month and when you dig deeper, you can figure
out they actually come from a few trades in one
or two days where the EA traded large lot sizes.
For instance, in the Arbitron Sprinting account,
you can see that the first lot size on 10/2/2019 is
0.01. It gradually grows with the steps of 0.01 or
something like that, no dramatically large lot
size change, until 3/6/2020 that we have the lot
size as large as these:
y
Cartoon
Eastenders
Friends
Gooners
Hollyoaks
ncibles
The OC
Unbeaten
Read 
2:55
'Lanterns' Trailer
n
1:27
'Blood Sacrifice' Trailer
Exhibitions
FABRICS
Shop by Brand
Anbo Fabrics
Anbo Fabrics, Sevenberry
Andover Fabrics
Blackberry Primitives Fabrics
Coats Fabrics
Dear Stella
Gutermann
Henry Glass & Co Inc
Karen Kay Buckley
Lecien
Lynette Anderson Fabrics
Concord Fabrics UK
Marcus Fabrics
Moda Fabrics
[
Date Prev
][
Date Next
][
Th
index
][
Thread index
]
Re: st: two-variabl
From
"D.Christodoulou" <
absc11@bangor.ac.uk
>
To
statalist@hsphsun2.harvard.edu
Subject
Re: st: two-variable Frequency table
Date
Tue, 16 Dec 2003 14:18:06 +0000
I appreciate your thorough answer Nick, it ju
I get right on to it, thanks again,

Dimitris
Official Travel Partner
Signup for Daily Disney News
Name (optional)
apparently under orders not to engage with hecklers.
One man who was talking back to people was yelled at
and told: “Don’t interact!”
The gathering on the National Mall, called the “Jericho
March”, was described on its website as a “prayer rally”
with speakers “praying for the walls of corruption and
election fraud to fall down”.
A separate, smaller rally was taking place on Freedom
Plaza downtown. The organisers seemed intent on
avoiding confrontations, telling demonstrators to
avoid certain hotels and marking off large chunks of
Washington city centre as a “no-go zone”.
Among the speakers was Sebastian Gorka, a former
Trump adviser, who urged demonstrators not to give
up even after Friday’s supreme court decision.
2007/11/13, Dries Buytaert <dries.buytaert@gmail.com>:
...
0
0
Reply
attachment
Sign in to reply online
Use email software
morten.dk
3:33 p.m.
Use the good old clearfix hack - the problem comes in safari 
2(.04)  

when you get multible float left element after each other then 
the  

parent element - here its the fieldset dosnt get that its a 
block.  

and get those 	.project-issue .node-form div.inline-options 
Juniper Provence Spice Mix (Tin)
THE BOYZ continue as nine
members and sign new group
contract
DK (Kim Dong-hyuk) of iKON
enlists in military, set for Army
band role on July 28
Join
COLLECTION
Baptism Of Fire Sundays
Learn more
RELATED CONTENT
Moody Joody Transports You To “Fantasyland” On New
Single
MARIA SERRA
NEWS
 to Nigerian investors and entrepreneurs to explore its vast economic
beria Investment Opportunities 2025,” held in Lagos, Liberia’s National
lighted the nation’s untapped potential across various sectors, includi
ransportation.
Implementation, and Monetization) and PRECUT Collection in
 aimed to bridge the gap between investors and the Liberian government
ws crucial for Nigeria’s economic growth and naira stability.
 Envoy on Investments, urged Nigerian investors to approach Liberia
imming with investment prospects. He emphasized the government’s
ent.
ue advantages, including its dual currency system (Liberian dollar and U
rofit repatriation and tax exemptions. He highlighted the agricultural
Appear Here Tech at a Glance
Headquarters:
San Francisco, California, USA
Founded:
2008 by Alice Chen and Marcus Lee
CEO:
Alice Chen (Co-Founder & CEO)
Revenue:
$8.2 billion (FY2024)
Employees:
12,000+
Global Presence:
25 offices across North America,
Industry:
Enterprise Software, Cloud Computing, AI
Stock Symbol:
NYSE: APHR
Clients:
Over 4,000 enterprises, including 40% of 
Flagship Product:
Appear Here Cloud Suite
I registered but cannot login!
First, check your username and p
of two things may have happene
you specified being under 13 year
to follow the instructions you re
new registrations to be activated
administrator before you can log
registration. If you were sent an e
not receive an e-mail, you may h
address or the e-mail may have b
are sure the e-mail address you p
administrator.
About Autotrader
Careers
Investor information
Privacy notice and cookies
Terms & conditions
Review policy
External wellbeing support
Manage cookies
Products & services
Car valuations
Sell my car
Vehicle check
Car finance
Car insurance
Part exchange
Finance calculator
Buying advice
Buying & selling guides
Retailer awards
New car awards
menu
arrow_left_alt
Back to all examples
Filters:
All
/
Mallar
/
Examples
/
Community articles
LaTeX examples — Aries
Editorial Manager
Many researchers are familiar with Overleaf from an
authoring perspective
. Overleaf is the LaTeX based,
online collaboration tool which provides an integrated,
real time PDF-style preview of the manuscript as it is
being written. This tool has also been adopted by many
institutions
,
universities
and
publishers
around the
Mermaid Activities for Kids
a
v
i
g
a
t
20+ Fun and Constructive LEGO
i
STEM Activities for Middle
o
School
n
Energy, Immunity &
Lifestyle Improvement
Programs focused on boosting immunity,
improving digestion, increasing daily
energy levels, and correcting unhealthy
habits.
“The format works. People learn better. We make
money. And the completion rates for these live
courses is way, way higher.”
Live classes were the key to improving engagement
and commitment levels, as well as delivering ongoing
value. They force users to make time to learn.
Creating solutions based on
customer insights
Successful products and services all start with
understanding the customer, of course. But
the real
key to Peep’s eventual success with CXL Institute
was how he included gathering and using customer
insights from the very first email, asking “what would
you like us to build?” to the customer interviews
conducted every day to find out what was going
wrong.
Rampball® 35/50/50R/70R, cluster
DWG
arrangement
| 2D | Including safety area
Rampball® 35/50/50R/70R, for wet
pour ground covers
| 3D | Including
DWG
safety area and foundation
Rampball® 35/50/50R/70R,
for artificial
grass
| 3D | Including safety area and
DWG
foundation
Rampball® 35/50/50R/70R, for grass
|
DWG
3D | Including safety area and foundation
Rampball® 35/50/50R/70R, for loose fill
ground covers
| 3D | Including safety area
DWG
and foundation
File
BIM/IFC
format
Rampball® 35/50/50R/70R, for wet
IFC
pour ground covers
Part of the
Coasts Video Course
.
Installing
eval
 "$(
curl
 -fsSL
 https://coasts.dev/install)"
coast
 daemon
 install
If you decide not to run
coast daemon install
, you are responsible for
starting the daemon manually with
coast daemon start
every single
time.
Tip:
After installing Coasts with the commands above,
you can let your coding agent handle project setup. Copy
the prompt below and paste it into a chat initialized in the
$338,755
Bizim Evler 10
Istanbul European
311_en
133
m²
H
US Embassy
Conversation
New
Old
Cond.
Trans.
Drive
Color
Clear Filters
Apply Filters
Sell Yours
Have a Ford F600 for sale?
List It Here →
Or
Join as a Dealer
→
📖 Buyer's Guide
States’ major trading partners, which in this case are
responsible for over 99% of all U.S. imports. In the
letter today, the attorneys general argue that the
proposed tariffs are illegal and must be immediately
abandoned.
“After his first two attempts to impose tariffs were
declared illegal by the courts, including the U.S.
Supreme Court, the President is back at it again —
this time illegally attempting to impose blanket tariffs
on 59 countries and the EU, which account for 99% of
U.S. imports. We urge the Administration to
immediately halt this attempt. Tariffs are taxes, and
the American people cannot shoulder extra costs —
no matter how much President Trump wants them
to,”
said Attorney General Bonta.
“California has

Task to complete:
Using the records above, select and copy every line that has the word "cannot".

Answer section:
I registered but cannot login!
the American people cannot shoulder extra costs —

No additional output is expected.